A second bottle was found! Let’s hope it’s not the last. And let’s hope I didn’t just jinx anything by even mentioning it. Although I really can’t complain. 2 out of 5 ain’t bad. In fact, it sounds like that might be some sort of impressive fraction. Not that I’m any statistician. I do eat meat after all. (there’s a longer story to that, but I won’t bore you… Ted)
At any rate, another bottle was found! By some absolutely great folks. Here’s an except from the email I received from Donna Marx:
“My husband found it on the south end of Jamaica Bay Wildlife Preserve in Broad Channel. I am giving him your phone number to him as he is asking me a million questions, how many bottles, what locations, etc., and you probably have a few for him too. I am also going to post a picture of it on my facebook page if you don’t mind.
We didn’t open the bottle yet. I gave it to our 7 year old son, who is totally enthralled with it. Made a little book and wants to bring it into his class to do a show and tell about it.”
And then Her husband Steve called. He was great. He found the bottle on the southern end of the bird sanctuary in Jamaica Bay. Steve is out in the bay quite a bit and keeps a boat at a friend’s place in Broad Channel. He had a lot of knowledge about the area and it’s history. May have to pick his brain again at some point.
I think the best part is the kid. How cool would it be to get your hands on something like that as a kid?
Donna wrote back and let me know that they opened the bottle with some other kids and adults from the neighborhood over the Fourth of July weekend. I can only imagine that the ceremony was conducted with pomp and circumstance. Horse drawn carriages, solemn oaths, that sort of thing. And fireworks of course.

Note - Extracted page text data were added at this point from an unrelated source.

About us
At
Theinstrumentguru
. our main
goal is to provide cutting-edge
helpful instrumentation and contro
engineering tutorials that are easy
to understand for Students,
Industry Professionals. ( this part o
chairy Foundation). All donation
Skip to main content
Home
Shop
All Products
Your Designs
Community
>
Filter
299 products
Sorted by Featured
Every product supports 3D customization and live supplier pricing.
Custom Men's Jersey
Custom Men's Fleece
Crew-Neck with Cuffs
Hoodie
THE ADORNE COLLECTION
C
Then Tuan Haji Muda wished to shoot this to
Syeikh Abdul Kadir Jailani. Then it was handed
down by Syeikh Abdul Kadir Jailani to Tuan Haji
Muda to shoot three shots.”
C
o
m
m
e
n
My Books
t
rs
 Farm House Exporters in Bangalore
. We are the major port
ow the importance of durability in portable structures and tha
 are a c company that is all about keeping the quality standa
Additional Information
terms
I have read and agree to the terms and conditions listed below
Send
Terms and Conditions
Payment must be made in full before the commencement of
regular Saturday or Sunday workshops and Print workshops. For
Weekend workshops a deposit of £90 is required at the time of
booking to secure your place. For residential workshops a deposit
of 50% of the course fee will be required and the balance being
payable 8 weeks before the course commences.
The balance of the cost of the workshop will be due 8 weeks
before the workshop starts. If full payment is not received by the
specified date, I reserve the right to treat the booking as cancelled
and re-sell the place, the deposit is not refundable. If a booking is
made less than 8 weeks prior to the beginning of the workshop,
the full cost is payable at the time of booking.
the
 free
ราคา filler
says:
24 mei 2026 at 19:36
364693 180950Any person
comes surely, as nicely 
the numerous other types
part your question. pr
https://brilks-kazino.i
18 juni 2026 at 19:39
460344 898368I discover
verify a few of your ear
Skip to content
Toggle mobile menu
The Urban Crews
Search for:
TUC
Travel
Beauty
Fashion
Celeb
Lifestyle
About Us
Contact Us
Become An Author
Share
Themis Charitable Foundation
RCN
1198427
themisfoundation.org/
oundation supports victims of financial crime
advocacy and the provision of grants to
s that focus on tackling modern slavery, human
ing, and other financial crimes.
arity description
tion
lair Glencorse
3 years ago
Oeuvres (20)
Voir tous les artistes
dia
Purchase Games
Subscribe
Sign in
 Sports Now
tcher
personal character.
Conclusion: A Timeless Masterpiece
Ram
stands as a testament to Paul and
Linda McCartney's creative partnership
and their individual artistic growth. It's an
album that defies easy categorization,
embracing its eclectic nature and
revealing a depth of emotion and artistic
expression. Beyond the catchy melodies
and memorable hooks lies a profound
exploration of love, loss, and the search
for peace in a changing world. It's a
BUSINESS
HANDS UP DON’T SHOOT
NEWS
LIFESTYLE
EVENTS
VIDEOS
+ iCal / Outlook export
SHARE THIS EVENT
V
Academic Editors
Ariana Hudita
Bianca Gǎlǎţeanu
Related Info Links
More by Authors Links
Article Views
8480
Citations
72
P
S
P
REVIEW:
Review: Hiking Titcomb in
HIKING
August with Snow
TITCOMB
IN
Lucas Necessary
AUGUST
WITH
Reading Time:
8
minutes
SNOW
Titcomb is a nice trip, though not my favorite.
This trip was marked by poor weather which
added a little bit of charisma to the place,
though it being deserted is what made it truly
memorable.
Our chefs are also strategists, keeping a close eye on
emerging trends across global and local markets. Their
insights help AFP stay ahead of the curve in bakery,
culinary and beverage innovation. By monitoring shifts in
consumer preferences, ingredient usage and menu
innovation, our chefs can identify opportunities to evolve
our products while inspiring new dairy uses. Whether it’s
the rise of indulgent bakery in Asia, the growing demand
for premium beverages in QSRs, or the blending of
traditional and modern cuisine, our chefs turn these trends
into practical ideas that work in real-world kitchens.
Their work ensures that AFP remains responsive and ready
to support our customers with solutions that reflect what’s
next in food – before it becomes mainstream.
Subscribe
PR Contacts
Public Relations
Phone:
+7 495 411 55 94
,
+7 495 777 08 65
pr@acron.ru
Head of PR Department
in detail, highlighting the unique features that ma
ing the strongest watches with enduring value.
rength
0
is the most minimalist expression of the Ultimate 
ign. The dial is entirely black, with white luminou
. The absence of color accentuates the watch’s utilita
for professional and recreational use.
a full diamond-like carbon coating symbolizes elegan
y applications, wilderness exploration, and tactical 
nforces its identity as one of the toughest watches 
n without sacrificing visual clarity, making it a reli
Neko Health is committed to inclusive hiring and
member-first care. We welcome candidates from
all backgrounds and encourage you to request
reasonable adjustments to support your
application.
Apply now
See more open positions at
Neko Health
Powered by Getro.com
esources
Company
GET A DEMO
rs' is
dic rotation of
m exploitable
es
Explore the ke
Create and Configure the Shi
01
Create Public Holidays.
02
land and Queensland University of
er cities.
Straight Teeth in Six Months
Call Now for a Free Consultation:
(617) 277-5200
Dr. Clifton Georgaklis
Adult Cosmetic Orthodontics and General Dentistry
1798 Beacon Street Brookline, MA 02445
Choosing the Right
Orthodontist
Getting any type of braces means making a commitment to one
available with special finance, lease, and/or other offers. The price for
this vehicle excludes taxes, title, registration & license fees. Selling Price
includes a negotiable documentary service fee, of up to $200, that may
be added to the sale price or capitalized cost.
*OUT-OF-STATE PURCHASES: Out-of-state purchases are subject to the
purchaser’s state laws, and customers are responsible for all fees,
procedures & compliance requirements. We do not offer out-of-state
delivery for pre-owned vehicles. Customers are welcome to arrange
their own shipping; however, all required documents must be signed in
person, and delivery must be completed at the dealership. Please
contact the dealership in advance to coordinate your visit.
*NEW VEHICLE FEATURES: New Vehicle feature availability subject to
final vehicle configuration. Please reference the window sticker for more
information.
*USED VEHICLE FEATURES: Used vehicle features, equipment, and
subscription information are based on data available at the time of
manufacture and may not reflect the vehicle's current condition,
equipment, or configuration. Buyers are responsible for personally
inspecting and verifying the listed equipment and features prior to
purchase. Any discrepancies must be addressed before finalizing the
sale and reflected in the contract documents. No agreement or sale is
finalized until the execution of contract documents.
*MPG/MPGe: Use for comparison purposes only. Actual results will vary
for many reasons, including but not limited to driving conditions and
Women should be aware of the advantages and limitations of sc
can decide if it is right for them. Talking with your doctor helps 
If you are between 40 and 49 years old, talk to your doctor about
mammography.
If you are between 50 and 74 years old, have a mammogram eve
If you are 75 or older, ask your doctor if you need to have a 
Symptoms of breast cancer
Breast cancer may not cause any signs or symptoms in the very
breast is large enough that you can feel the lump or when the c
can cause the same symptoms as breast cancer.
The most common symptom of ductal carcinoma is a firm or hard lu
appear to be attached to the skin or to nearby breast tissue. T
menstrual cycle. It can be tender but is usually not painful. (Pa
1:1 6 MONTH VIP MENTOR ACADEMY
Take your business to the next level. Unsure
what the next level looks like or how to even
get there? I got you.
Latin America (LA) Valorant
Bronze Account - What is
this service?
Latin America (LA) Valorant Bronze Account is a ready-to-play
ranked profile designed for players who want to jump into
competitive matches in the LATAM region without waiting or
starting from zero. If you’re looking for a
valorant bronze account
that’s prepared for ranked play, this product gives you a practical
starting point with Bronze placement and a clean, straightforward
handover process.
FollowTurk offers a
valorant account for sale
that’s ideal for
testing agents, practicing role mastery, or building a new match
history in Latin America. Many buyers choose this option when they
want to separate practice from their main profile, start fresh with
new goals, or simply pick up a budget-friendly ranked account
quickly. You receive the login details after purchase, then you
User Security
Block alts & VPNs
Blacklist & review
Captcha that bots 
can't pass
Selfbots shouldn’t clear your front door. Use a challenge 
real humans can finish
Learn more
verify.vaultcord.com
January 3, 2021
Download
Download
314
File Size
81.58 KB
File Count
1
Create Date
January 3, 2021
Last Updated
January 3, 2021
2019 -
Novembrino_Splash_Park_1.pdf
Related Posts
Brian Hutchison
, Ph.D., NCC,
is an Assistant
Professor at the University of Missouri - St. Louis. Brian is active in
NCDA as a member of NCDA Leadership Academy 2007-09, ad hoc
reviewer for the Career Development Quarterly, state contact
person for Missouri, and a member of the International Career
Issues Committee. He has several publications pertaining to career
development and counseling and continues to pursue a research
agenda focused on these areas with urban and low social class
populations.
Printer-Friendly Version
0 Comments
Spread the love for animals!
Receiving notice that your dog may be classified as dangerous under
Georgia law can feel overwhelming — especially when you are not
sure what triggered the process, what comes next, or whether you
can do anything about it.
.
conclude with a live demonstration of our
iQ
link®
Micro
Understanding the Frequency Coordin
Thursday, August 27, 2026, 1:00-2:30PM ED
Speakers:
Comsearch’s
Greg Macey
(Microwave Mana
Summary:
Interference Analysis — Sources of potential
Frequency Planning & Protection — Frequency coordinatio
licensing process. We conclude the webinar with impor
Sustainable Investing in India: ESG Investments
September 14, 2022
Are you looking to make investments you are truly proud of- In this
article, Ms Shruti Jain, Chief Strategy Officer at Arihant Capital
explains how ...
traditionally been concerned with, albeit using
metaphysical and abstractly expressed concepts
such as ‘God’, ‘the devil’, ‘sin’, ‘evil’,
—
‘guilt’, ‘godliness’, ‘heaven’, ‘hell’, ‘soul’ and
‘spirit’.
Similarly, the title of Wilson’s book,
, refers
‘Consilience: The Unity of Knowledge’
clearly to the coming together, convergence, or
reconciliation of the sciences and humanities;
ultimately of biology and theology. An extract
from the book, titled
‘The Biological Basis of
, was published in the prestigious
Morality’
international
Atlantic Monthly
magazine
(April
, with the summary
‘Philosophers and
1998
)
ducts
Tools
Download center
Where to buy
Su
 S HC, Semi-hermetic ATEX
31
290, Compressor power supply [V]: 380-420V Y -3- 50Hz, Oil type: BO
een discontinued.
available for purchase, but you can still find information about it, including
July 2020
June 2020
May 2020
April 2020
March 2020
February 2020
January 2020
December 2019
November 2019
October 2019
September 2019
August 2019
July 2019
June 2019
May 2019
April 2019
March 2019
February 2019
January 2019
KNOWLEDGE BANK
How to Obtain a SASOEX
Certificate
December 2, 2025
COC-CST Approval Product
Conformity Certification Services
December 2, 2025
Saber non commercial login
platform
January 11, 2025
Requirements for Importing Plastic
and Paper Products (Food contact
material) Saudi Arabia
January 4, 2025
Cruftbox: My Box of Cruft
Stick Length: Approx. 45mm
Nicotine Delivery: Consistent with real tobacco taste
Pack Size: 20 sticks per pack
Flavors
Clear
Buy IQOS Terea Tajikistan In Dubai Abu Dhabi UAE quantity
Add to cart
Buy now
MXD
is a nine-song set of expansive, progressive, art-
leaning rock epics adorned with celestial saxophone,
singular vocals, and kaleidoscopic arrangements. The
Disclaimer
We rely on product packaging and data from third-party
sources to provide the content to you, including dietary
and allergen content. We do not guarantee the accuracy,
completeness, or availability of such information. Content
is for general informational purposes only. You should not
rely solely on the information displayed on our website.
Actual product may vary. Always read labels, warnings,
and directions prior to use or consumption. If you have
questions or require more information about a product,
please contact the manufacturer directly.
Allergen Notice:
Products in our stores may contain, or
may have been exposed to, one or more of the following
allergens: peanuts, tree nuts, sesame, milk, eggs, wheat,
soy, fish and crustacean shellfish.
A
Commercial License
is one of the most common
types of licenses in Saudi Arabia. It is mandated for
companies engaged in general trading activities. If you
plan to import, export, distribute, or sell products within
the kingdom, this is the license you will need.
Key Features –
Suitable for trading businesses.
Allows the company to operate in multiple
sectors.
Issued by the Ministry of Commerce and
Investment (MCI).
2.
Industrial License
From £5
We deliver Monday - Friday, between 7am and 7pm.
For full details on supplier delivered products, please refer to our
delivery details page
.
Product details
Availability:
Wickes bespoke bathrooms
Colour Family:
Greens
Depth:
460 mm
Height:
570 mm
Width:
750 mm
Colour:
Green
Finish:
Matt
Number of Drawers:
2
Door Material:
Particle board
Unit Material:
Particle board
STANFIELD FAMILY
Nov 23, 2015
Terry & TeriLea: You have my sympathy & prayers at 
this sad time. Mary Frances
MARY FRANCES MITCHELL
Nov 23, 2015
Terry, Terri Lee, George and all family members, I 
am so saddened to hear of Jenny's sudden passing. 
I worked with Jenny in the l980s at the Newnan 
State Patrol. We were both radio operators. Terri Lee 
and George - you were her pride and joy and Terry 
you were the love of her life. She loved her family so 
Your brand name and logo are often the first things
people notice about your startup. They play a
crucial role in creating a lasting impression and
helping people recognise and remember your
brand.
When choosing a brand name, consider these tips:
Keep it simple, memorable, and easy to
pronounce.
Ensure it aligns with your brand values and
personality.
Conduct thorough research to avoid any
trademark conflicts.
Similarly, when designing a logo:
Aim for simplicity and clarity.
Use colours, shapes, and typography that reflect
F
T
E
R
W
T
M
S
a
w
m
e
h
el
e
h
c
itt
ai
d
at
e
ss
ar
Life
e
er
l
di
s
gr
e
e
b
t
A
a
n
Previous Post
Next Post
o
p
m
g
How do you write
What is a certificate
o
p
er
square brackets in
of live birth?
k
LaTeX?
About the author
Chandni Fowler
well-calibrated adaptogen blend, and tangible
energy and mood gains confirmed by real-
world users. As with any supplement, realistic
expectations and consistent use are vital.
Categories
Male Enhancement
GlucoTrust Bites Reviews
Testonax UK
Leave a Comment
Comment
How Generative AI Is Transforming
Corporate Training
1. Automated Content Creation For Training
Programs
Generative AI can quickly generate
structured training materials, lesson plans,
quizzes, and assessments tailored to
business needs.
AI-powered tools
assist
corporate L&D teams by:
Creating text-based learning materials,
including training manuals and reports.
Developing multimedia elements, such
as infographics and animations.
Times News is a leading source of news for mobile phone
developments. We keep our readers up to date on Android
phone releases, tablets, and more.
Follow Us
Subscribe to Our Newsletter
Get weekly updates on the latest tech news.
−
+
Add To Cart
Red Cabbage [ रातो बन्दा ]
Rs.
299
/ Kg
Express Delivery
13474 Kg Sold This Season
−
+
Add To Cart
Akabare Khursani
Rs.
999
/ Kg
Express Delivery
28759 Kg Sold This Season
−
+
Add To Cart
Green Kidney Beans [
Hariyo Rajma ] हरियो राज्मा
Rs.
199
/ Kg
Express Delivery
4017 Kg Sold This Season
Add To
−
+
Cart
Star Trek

The drawing they found inside was the Sooty Shearwater. Which is what I expected as it was heading in that general direction from where it was tossed. But landing at the bird sanctuary is a really fitting. First the scientists, now this. I will settle for nothing less than the third one to be swallowed whole by a pelican, and deposited wet and glossy at the grave of Thor Heyerdahl.
I really do hope more of these get found. An interesting portrait of who accesses the water could emerge.